== 제공된 글 ==
☆ ☆ ☆
In [1]:
import pandas as pd
import numpy as np
from khaiii import KhaiiiApi
import gensim
from pprint import pprint

In [2]:
data = pd.read_csv("./modi_data/kor_full.csv")
data.head()

Unnamed: 0,no,year,title,kor_full
0,1,1997,멀티미디어 원격교육에 관한 연구,멀티미디어 원격교육에 관한 연구
1,2,1997,교육용 하이퍼미디어 자료 편집기에 관한 연구,교육용 하이퍼미디어 자료 편집기에 관한 연구
2,3,1997,인터넷 기반의 코스웨어의 설계 및 구현,인터넷 기반의 코스웨어의 설계 및 구현
3,4,1997,Web에서의 협력 환경 구축 방안 연구,Web에서의 협력 환경 구축 방안 연구
4,5,1997,열린교육에서의 개별화수업과 CAI,열린교육에서의 개별화수업과 CAI


In [3]:
dfWordList = pd.read_excel("./khaiii_word_cor.xlsx")
dfWordList2 = pd.read_excel("./khaiii_word_cor_etc.xlsx")
#print(dfWordList2)

dfWordDel = dfWordList[dfWordList["수정"] == "삭제"]
dfWordMod = dfWordList[dfWordList["수정"] != "삭제"]
dfWordDiv = dfWordList2
#print(dfWordMod)

seriesDelete = dfWordDel["기존"]
stopword = []
for word in seriesDelete.values:
    stopword.append(word)
#print(stopword)

seriesModify = dfWordMod["기존"]
modiword = []
for word in seriesModify.values:
    modiword.append(word)
#print(len(modiword))

seriesModify2 = dfWordMod["수정"]
modiword2 = []
for word in seriesModify2.values:
    modiword2.append(word)
#print(len(modiword2))

seriesDivide = dfWordDiv["기존"]
divword = []
for word in seriesDivide.values:
    divword.append(word)
#print(divword)
#print(len(divword))

seriesDivide2 = dfWordDiv["수정"]
divword2 = []
for words in seriesDivide2.values:
    divword2.append(words.split(', '))
#print(divword2)
#print(len(divword2))

In [4]:
api = KhaiiiApi()
def khaiiiTokenizer(raw, stopword=stopword, pos=['NNG', 'NNP', 'NNB', 'NP', 'NR', 'SL'], minLen=1): # 일반명사 고유명사 의존명사 대명사 수사 외국어
    list = []
    skip = 0

    for word in api.analyze(raw): #raw data
        #print(word)
        
        for i, morph in enumerate(word.morphs):
            #print(morph.lex)
            if skip == 1: 
                #print(morph.lex) # '지능'
                skip = 0
                continue

            if morph.lex == '인공' and i+1 < len(word.morphs) and word.morphs[i+1].lex == "지능":
                #print(morph.lex + word.morphs[i+1].lex) # 인공지능
                list.append(morph.lex + word.morphs[i+1].lex)
☆ ☆ ☆
== 풀어 볼 과제 ==
**1.** 제공된 글에서 pd.read_csv로 불러오는 파일의 경로는 무엇인가요?
**2.** 목록의 첫 줄에서 시작해 "Dr Arien is"가 들어 있는 줄에서 끝나는 줄들을 빈 줄은 빼고 마크다운 표로 바꾸세요. 양 끝 줄도 포함하며, 열 이름은 '번호'와 '내용'으로 합니다.
☆ ☆ ☆
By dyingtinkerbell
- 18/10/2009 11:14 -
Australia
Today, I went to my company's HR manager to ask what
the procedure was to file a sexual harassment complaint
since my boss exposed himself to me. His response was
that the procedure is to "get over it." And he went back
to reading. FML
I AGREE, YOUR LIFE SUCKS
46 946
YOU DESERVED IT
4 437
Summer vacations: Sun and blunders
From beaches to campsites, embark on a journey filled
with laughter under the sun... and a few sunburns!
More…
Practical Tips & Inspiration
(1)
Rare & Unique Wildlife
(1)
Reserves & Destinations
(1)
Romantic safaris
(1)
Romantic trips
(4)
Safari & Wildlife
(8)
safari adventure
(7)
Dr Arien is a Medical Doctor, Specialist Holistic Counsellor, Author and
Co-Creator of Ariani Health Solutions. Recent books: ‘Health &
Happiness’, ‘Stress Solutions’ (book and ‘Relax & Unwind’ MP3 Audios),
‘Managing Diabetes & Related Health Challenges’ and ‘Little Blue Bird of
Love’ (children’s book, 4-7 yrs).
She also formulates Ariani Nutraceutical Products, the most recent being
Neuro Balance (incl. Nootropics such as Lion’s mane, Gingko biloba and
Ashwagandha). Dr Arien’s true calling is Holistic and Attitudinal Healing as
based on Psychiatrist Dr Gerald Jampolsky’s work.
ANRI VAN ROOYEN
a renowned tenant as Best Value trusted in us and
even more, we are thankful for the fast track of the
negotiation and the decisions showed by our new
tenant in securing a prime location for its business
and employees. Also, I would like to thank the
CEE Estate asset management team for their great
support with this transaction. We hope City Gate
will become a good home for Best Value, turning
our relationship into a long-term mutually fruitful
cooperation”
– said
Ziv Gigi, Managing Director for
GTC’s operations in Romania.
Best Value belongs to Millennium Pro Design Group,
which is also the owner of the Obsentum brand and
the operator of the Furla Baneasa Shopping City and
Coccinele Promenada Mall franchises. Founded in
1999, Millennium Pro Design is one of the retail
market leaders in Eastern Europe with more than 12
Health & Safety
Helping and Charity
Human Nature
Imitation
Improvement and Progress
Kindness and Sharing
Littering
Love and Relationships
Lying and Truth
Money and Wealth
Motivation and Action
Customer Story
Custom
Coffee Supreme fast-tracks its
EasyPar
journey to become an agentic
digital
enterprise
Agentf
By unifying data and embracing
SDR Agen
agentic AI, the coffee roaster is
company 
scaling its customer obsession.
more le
☆ ☆ ☆
== 과제별 풀이 ==
**1.** ./modi_data/kor_full.csv입니다.

**2.**
| 번호 | 내용 |
|---|---|
| 1 | By dyingtinkerbell |
| 2 | - 18/10/2009 11:14 - |
| 3 | Australia |
| 4 | Today, I went to my company's HR manager to ask what |
| 5 | the procedure was to file a sexual harassment complaint |
| 6 | since my boss exposed himself to me. His response was |
| 7 | that the procedure is to "get over it." And he went back |
| 8 | to reading. FML |
| 9 | I AGREE, YOUR LIFE SUCKS |
| 10 | 46 946 |
| 11 | YOU DESERVED IT |
| 12 | 4 437 |
| 13 | Summer vacations: Sun and blunders |
| 14 | From beaches to campsites, embark on a journey filled |
| 15 | with laughter under the sun... and a few sunburns! |
| 16 | More… |
| 17 | Practical Tips & Inspiration |
| 18 | (1) |
| 19 | Rare & Unique Wildlife |
| 20 | (1) |
| 21 | Reserves & Destinations |
| 22 | (1) |
| 23 | Romantic safaris |
| 24 | (1) |
| 25 | Romantic trips |
| 26 | (4) |
| 27 | Safari & Wildlife |
| 28 | (8) |
| 29 | safari adventure |
| 30 | (7) |
| 31 | Dr Arien is a Medical Doctor, Specialist Holistic Counsellor, Author and |